Over the summer we surveyed HE bioscience teachers on their current use of OER, any barriers they have found, and comments on our plans for the new website. Here I summarise the responses.

Only half of our respondents were currently using or creating OER. Those that weren’t using OER gave a mixture of reasons, from only teaching postgraduate courses and therefore needing very specific teaching resources, having excellent “in house” content available, and a pool of respondents who didn’t know what OER were or where to find them.  We’re hoping that our new website will address this, helping to introduce those who are unfamiliar with the concept.

Respondents listed a mixture of resources that they use, including diagrams, videos, images, data handling problems, presentations and handouts. A common theme when asked about the quality of the resources highlighted that although very good resources are available, there is a huge variety in quality, leading to a lot of searching and sorting to find high quality resources. To address this, we have recruited a team of bioscience teaching experts to review all of the resources before including them on our site.

A quarter of respondents currently release their own teaching resources as OER. Unsurprisingly, lack of time was holding people back, but many responded that they did not know how to go about releasing OER, or whether their institutions would allow this.
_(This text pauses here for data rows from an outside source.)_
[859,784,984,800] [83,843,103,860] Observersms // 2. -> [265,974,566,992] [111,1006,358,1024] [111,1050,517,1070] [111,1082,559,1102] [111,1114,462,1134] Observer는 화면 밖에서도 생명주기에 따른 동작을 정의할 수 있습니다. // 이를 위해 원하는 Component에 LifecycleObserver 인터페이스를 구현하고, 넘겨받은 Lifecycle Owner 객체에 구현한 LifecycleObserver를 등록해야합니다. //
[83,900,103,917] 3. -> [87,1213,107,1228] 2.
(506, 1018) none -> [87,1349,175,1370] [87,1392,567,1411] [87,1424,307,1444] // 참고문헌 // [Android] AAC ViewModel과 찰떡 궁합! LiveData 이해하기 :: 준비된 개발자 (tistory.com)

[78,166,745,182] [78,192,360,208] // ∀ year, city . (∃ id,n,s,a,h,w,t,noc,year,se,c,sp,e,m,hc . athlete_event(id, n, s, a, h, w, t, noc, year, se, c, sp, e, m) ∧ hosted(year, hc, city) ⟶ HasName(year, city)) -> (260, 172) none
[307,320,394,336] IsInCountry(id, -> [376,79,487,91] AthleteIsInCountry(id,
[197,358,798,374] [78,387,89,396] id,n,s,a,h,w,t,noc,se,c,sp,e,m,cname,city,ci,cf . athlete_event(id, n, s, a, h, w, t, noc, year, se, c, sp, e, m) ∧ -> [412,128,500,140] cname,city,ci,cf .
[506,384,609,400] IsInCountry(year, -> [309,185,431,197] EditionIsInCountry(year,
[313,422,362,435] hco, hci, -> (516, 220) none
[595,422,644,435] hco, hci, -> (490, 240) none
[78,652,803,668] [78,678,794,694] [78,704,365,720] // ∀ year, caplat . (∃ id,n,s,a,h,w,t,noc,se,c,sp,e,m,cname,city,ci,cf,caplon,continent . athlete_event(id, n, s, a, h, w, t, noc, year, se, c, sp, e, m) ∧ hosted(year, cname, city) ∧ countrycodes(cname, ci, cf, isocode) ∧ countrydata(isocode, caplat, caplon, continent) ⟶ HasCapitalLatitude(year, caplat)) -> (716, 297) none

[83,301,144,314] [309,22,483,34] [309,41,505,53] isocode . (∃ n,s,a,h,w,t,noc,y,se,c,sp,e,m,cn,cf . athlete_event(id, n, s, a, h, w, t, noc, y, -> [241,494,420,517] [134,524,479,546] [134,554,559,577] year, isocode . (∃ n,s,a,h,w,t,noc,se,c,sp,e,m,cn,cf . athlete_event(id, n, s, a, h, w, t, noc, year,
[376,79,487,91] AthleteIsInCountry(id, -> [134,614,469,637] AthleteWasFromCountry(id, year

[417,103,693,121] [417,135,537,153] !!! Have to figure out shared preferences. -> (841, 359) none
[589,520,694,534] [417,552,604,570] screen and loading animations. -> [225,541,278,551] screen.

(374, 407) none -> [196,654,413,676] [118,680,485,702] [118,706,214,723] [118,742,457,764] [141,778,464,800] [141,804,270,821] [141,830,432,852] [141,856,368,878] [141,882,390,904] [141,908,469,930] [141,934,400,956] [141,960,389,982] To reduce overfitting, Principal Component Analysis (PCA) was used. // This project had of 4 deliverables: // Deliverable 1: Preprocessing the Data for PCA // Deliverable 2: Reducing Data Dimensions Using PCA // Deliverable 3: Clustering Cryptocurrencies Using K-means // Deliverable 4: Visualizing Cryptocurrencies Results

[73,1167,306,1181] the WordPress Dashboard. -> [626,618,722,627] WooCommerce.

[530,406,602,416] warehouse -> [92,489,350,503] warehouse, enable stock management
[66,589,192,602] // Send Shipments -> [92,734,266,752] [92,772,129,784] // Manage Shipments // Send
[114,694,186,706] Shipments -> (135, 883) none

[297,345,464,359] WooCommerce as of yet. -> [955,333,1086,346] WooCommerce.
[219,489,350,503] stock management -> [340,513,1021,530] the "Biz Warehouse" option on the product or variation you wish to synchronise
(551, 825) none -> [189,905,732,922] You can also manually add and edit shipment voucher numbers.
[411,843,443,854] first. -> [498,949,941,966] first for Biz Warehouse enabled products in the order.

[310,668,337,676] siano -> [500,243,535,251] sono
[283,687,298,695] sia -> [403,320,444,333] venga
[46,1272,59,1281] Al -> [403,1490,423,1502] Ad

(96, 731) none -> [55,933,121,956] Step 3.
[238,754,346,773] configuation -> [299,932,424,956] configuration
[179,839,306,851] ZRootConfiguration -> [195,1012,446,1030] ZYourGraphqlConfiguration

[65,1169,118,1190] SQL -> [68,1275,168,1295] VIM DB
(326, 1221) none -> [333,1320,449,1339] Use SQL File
Resources such as the JISC OER infokit and STEM OER Guidance wiki provide information on using and creating OER, covering copyright and intellectual property issues, and ‘dos’ and ‘don’ts’ for creating your own resources.

The uncertainty over whether institutions allow and encourage their staff to create and release OER is something we all need to be addressing together as a community. Institutional policy needs to be disseminated and embedded at a departmental level and departments need to make it clear whether any staff training is available to support this. In our work with departmental heads through HUBS, and teaching practitioners in our membership and beyond, we will be promoting institutional change to support the use of OER and championing reward and recognition for those involved.

Thanks to everyone who responded to our survey, and congratulations to Justyna Zaborowska of the University of Oxford who was randomly selected as the prize draw winner!  We’ve used the results of the survey to help with our planning for the project, so watch this space for details of the website launch later this autumn.